Das Scheitern des Unangepassten

Frank Hänig bringt Büchners Erzählung über den Sturm-und-Drang-Dichter Lenz im Glasfoyer des Theaters auf die Bühne.

Krefeld. "Das ist Literatur des 21. Jahrhunderts", sagte Heiner Müller über "Lenz". Die Erzählung, die der 22-jährige Georg Büchner 1835 schrieb, gilt als Beginn der modernen Literatur. Zugleich steckt in dem Stoff viel von der Gedankenwelt des Sturm und Drang. Der Dichter Jakob Michael Reinhold Lenz war ein Jugendfreund Goethes. Später kam es zum Zerwürfnis zwischen den beiden Männern. Während Goethe in Weimar Erfolge feierte, scheiterte der unangepasste Lenz als Dichter und Mensch.

Das zeitlose Thema des an sich selbst und den Verhältnissen scheiternden Künstler macht für Frank Hänig die Faszination des Stoffes aus. Der Ausstattungsleiter des Theaters hat gemeinsam mit Dramaturg Martin Vöhringer eine Dramatisierung vorgenommen, die am 18. November im Glasfoyer Premiere hat.

Hänig, der seit vielen Jahren auch als Regisseur arbeitet, hat selbst die Inszenierung und Ausstattung vorgenommen. Als dramatischen Kunstgriff bringt er neben Lenz zwei weitere Figuren ins Spiel. Goethe, der in der Erzählung nur einmal kurz erwähnt wird, bildet hier als erfolgreicher Dichter den Gegenpart.

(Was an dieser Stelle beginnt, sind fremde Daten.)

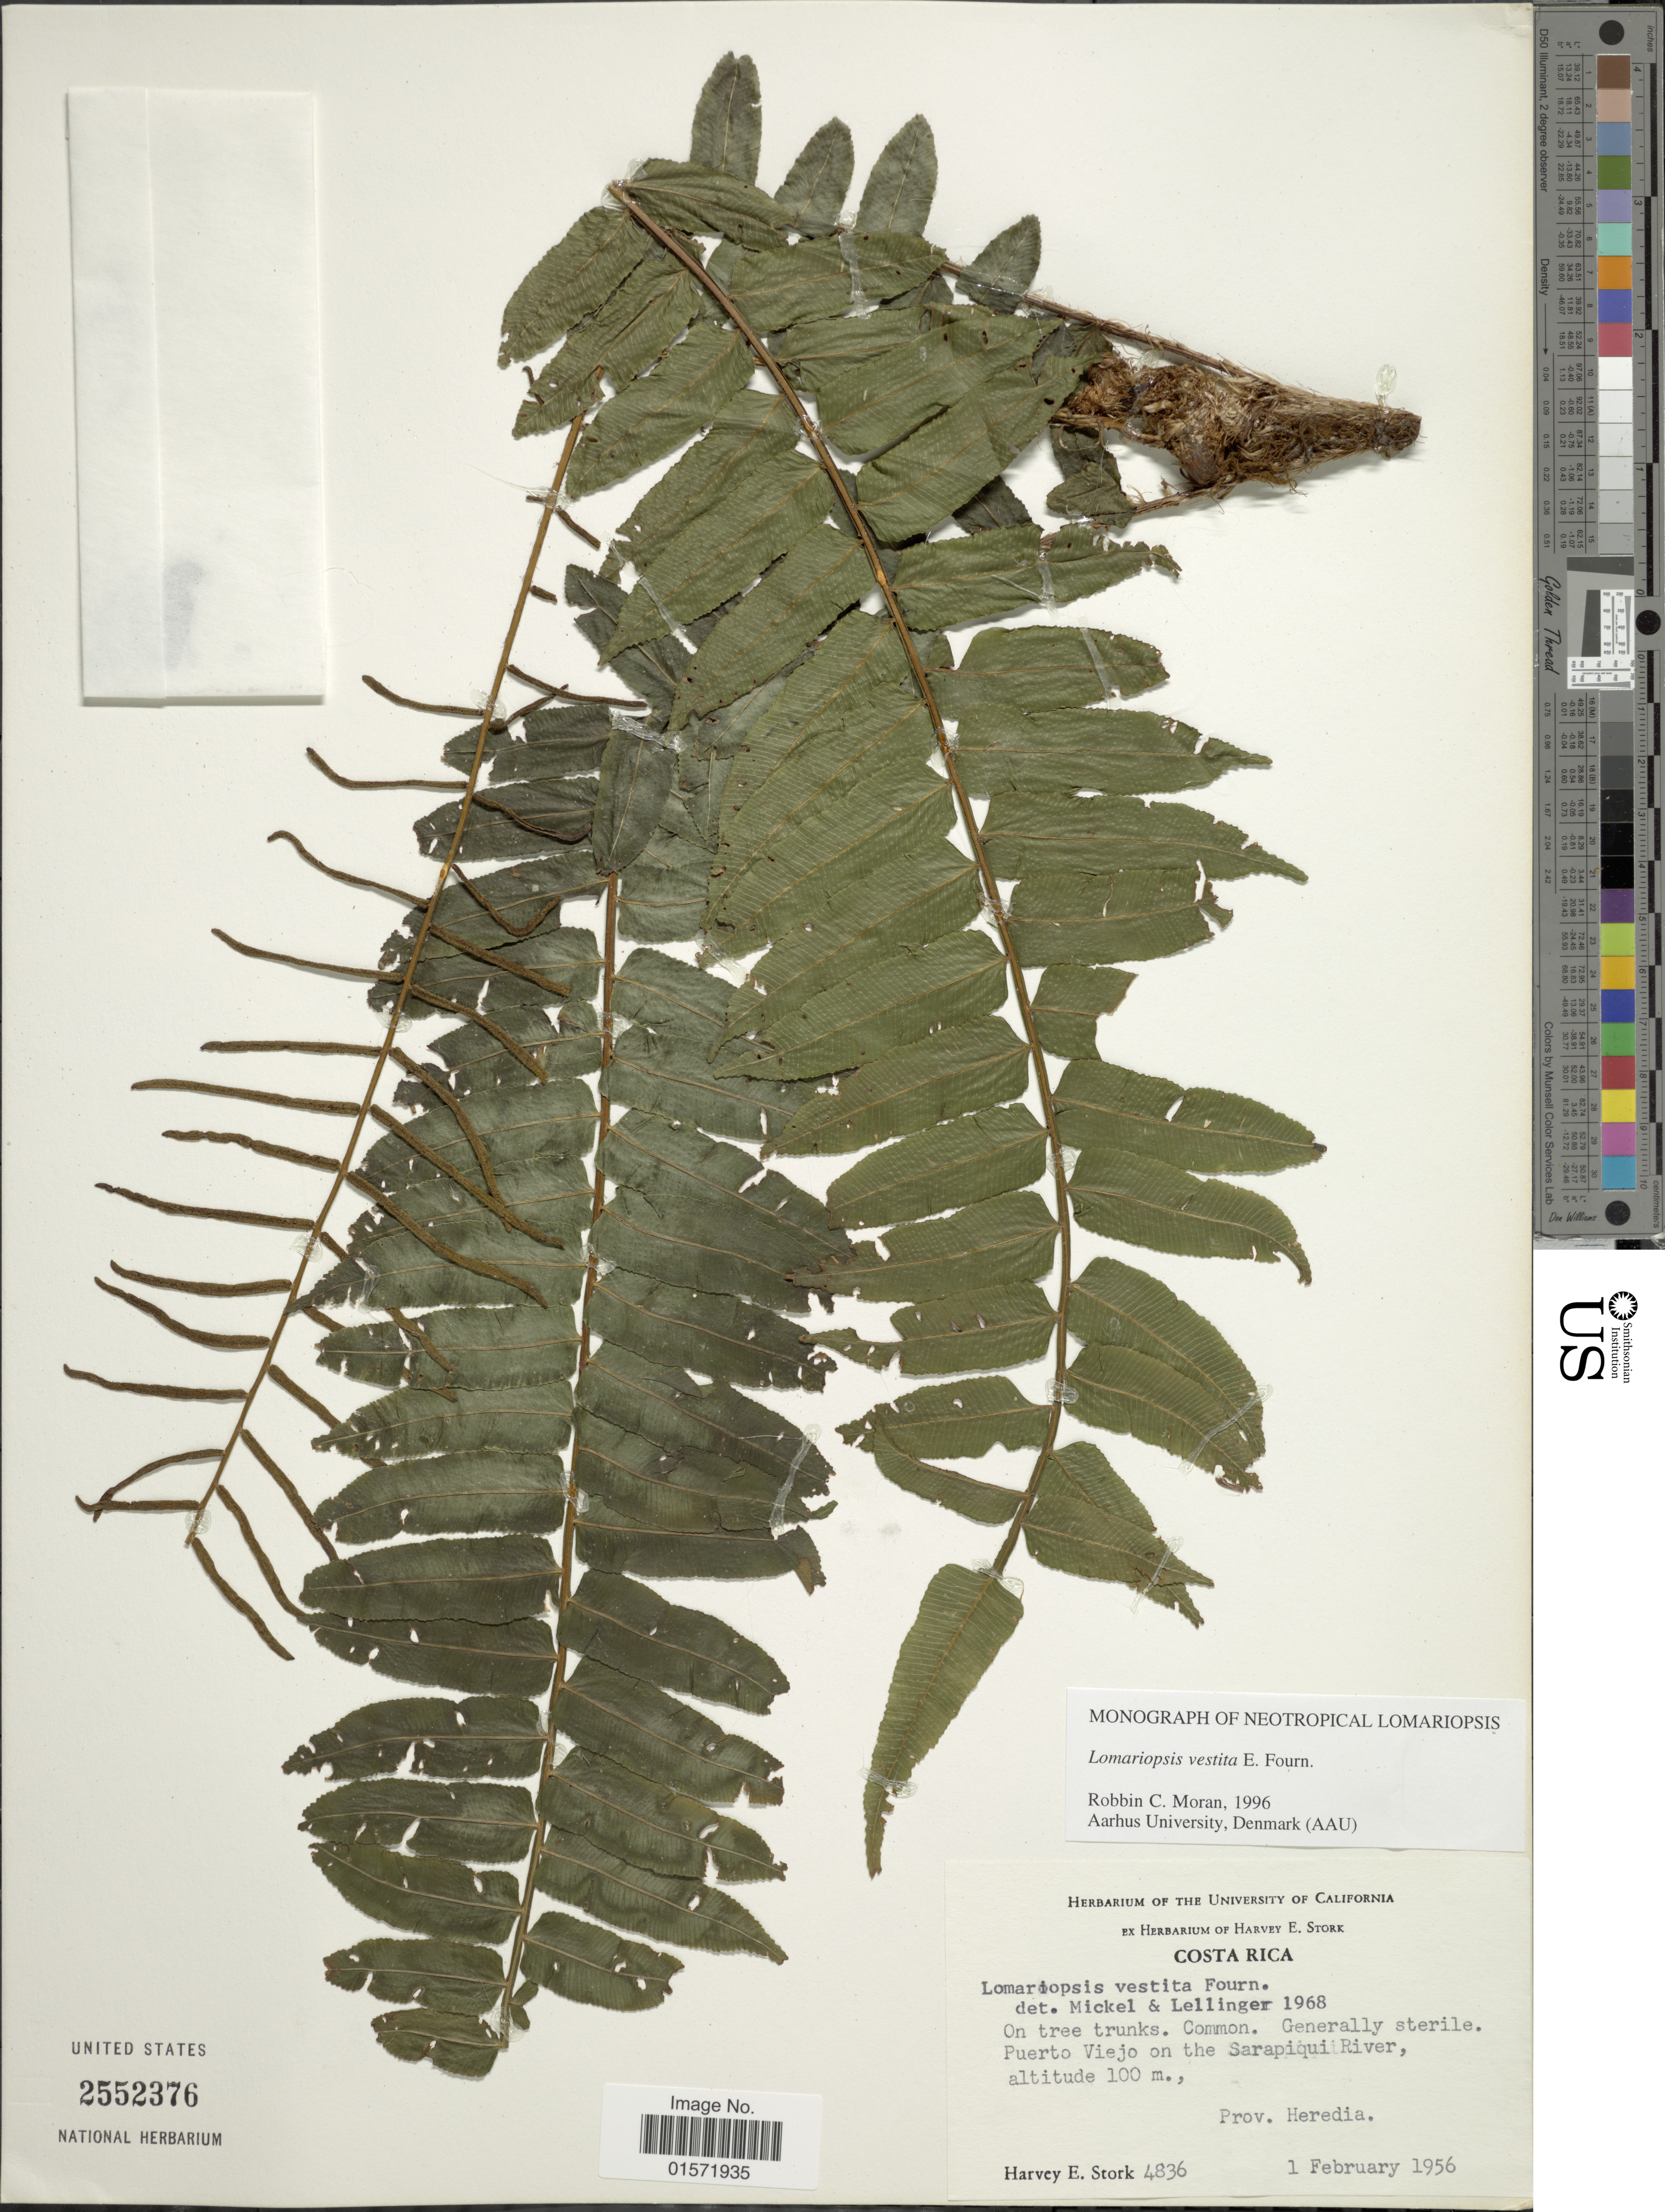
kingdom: Plantae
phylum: Tracheophyta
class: Polypodiopsida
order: Polypodiales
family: Lomariopsidaceae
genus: Lomariopsis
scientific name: Lomariopsis vestita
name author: E. Fourn.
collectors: H. E. Stork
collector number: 4836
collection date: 1956-02-01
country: Costa Rica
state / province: Heredia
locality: Puerto Viejo on the Sarapiqui River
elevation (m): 100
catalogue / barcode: US 2552376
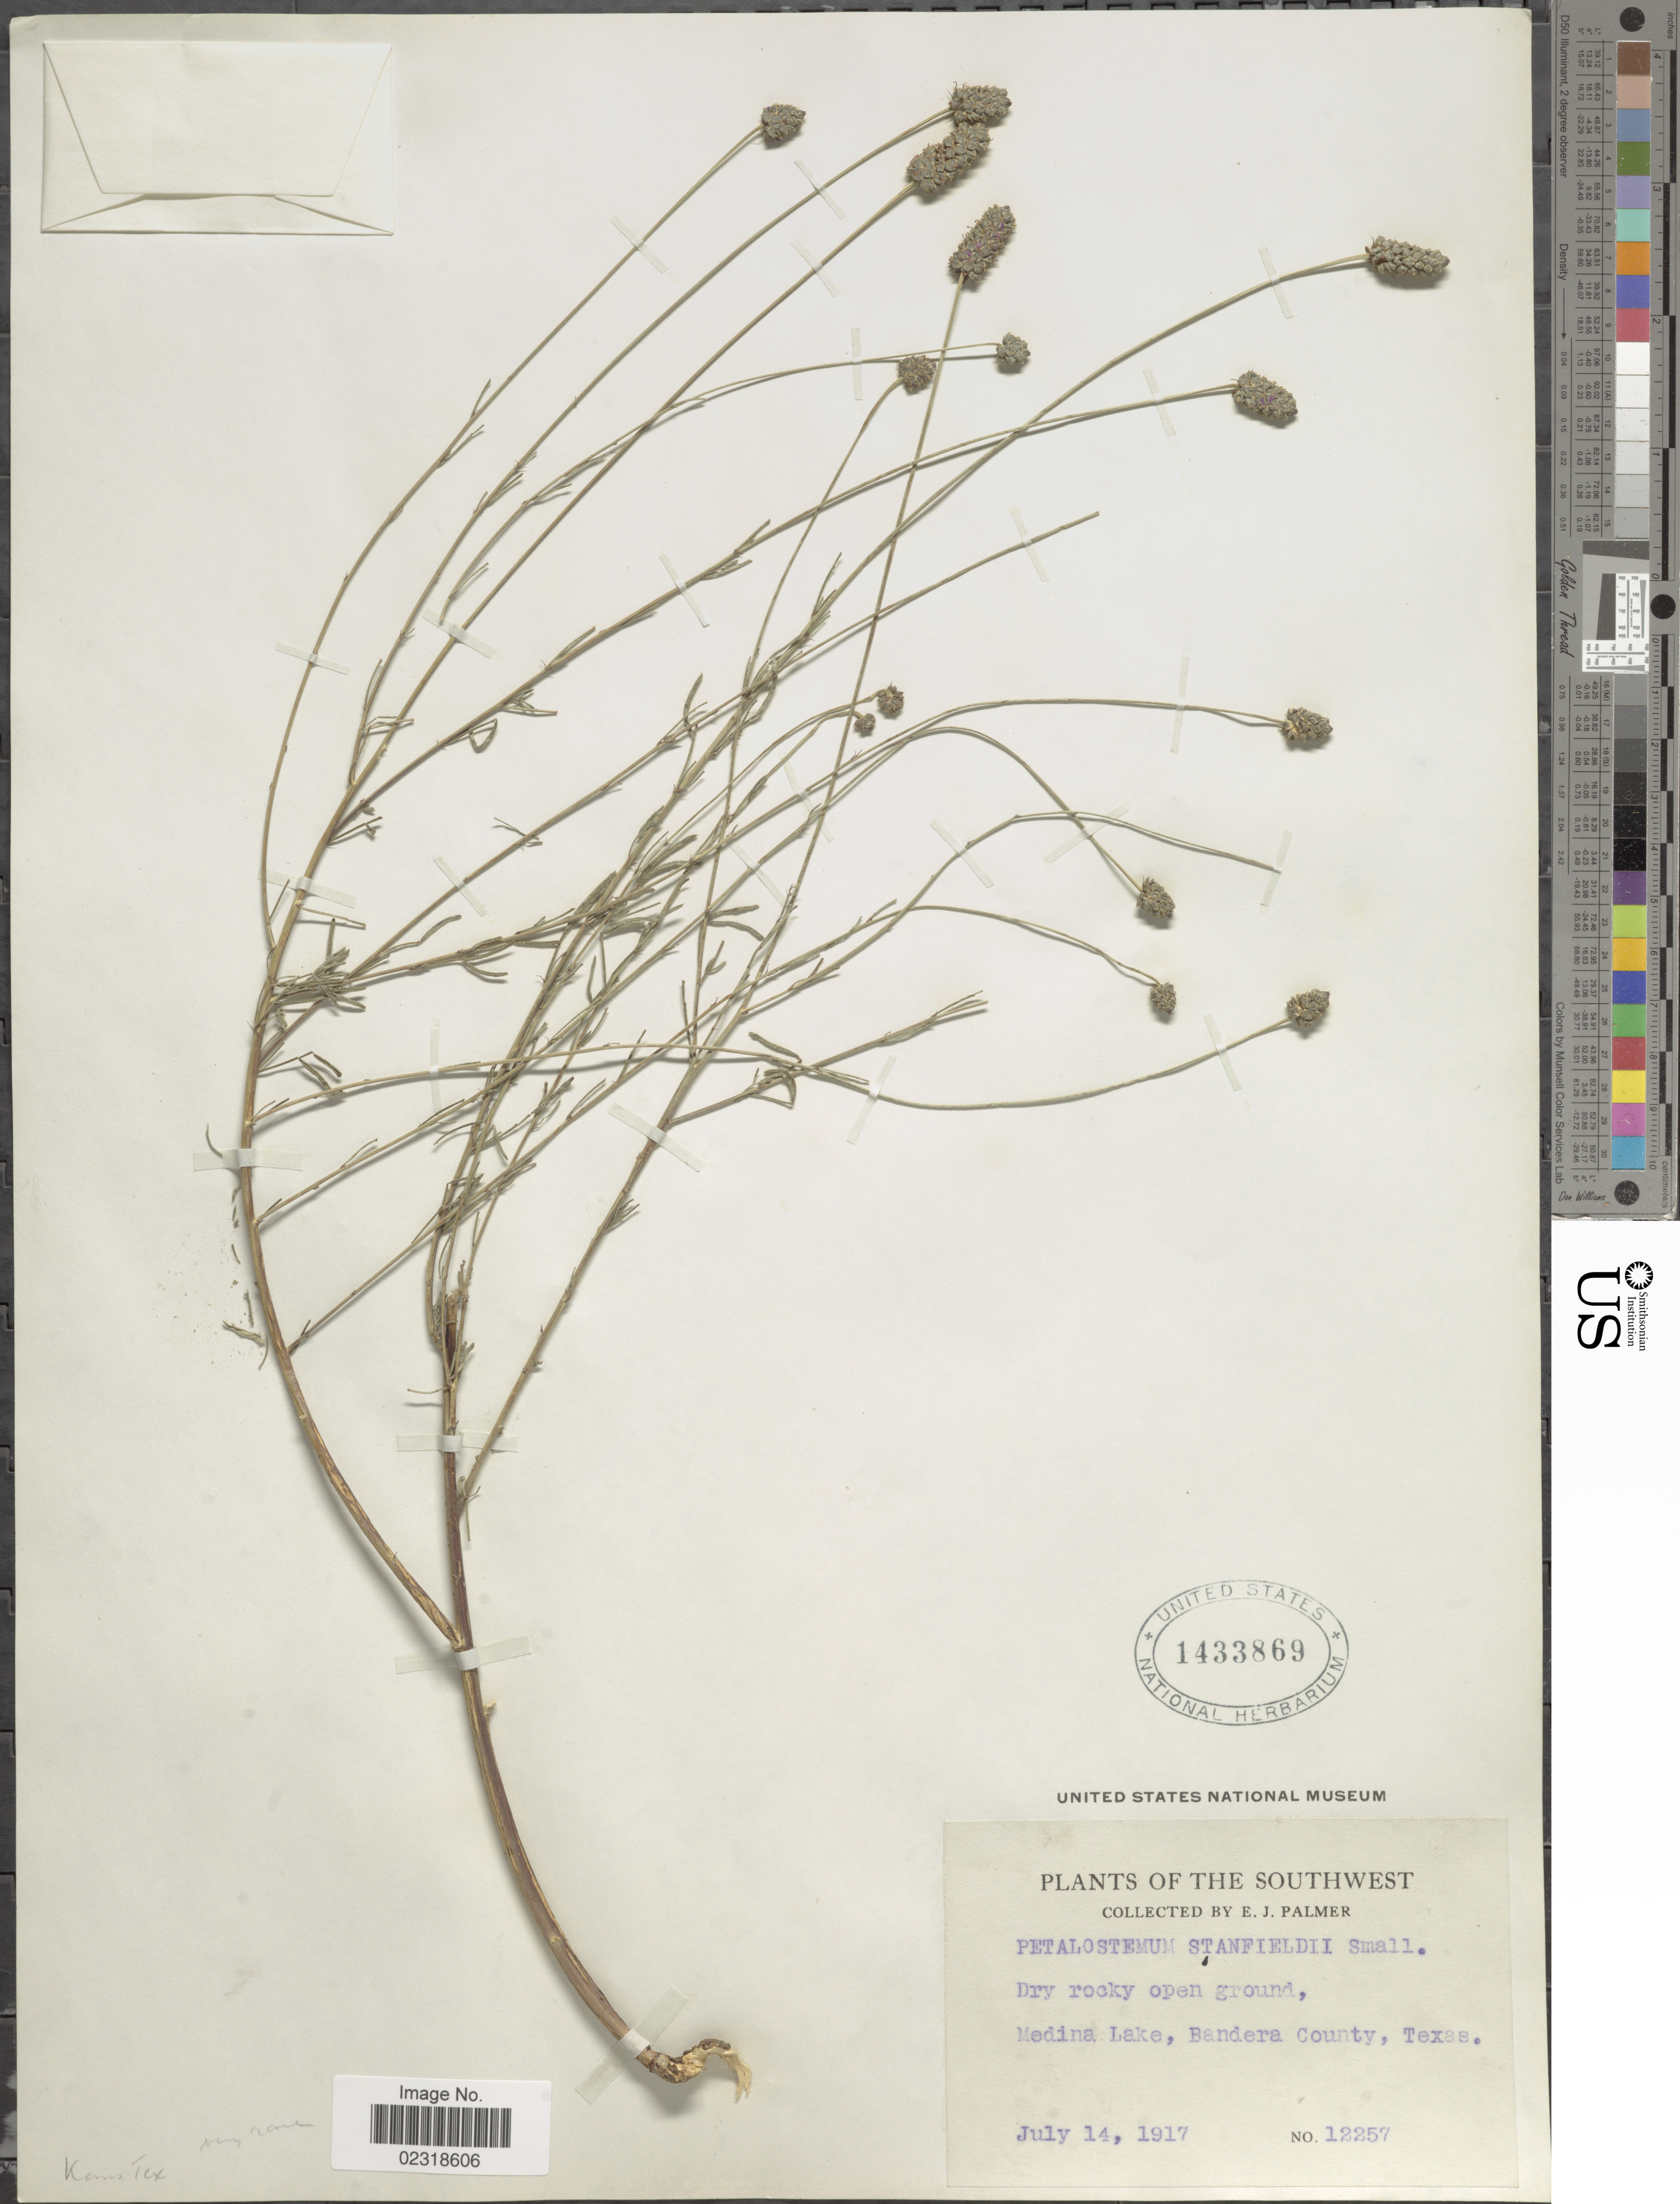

Zwischen den beiden Männern steht Friederike Brion, in die - historisch belegt - beide verliebt waren. Hänig interessiert dabei nicht das Klischee der Dreiecksbeziehung, er gibt der jungen Frau ein eigenes Profil. "Sie wird Lieder aus Franz Schuberts Winterreise singen" erzählt der Regisseur. Büchners Text und die Lieder Schuberts sind für ihn Seelenverwandte. Obwohl Kürzungen notwendig waren, sind zwei Drittel des Textes verarbeitet worden.

So kommt neben den eindrucksvollen Naturschilderungen auch die berühmte Kunstdebatte vor, bei der Büchner durch Lenz seine eigenen Anschauungen vermittelt. "Lenz war hyperbegabt und litt aus heutiger Sicht unter Schizophrenie" sagt Hänig.

Diese Gratwanderung sichtbar zu machen, sei für einen Schauspieler eine große Herausforderung meint der Regisseur. Felix Banholzer ist für ihn die ideale Besetzung, ebenso Daniel Minetti als Goethe und Felicitas Breest als Friederike.

In der empfindsamen Figur des Lenz steckt für Hänig auch etwas von Goethes Werther und von Künstlern wie Kurt Cobain. Auf eine konkrete Aktualisierung hat man aber bewusst verzichtet.

Erstmal wird das Publikum das Glasfoyer anders als bei den Matineen als eigenständigen Bühnenraum erleben können, bei dem die unterschiedlichen Schauplätze der Erzählung vom Gebirge bis zum Zimmer lebendig werden.